We recently told you about how Tesla released a software update to include a feature called Dog Mode just months after a tweet asking for feature that keeps the inside of the car at a comfortable temperature for pets and displays a message saying such.
— Elon Musk (@elonmusk) October 20, 2018
As if that turn around wasn’t impressive enough, what happened this week is beyond the comprehension of most large companies. Mere seconds after Twitter user Rahul Sood tweeted to Tesla and its CEO Elon Musk about a potential bug causing the feature to not work as expected if your AC was last set to a manual fan speed, Elon responded “Fixing …”
— Elon Musk (@elonmusk) July 31, 2019
But that isn’t all. The fix itself, pushed via software update, came through just two days later. In less than the time it takes to have a typical meeting, Elon saw the tweet, determined it was a good idea, made the decision to act, and presumably assigned a person or team to code the fix. The update then got created, tested, approved and pushed within two days.
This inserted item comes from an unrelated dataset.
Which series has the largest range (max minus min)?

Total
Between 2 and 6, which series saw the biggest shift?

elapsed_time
Well that was quick! Thanks Elon! pic.twitter.com/D9yN1tgiEQ
— Rahul Sood (@rahulsood) August 2, 2019
At a time when other automakers still appear to be content with the type of business model that has worked for them the last 100 years, Tesla is proving once again that it defies convention. Last year, a leaked e-mail from Elon Musk to all Tesla employees outlined recommendations for productivity that dismissed some of the business practices common in large companies. In part, the email said:
Btw, here are a few productivity recommendations:
– Excessive meetings are the blight of big companies and almost always get worse over time. Please get of all large meetings, unless you’re certain they are providing value to the whole audience, in which case keep them very short.
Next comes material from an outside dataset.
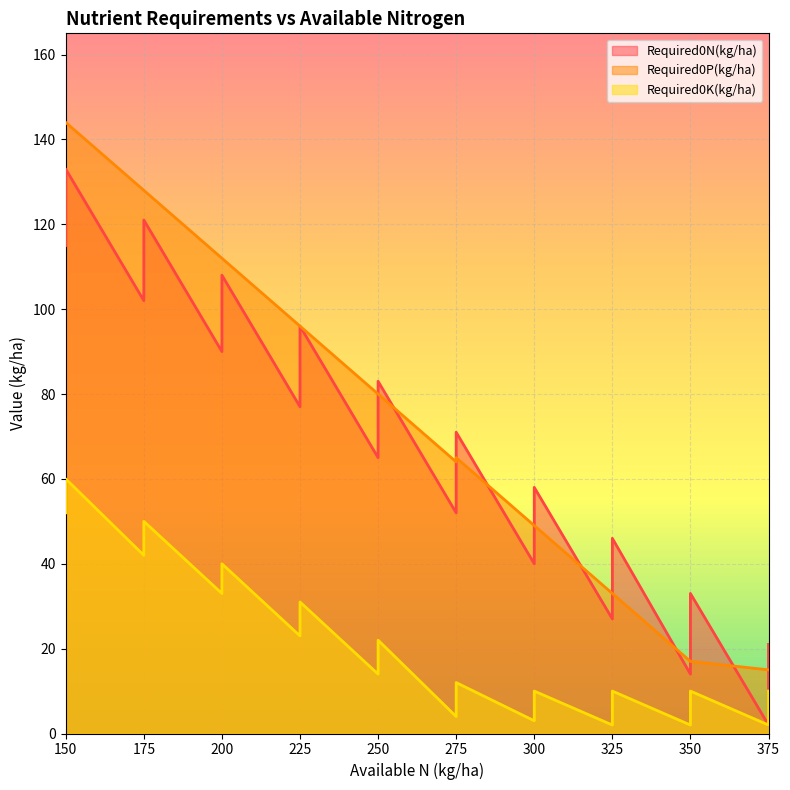

What is the maximum value for Required0N(kg/ha)?

133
– Also get rid of frequent meetings, unless you are dealing with an extremely urgent matter. Meeting frequency should drop rapidly once the urgent matter is resolved.
– Walk out of a meeting or drop off a call as soon as it is obvious you aren’t adding value. It is not rude to leave, it is rude to make someone stay and waste their time.
– Don’t use acronyms or nonsense words for objects, software or processes at Tesla. In general, anything that requires an explanation inhibits communication. We don’t want people to have to memorize a glossary just to function at Tesla.
– Communication should travel via the shortest path necessary to get the job done, not through the “chain of command”. Any manager who attempts to enforce chain of command communication will soon find themselves working elsewhere.
If anything can illustrate the agility of Tesla, it’s the events that unfolded related to this Dog Mode fix.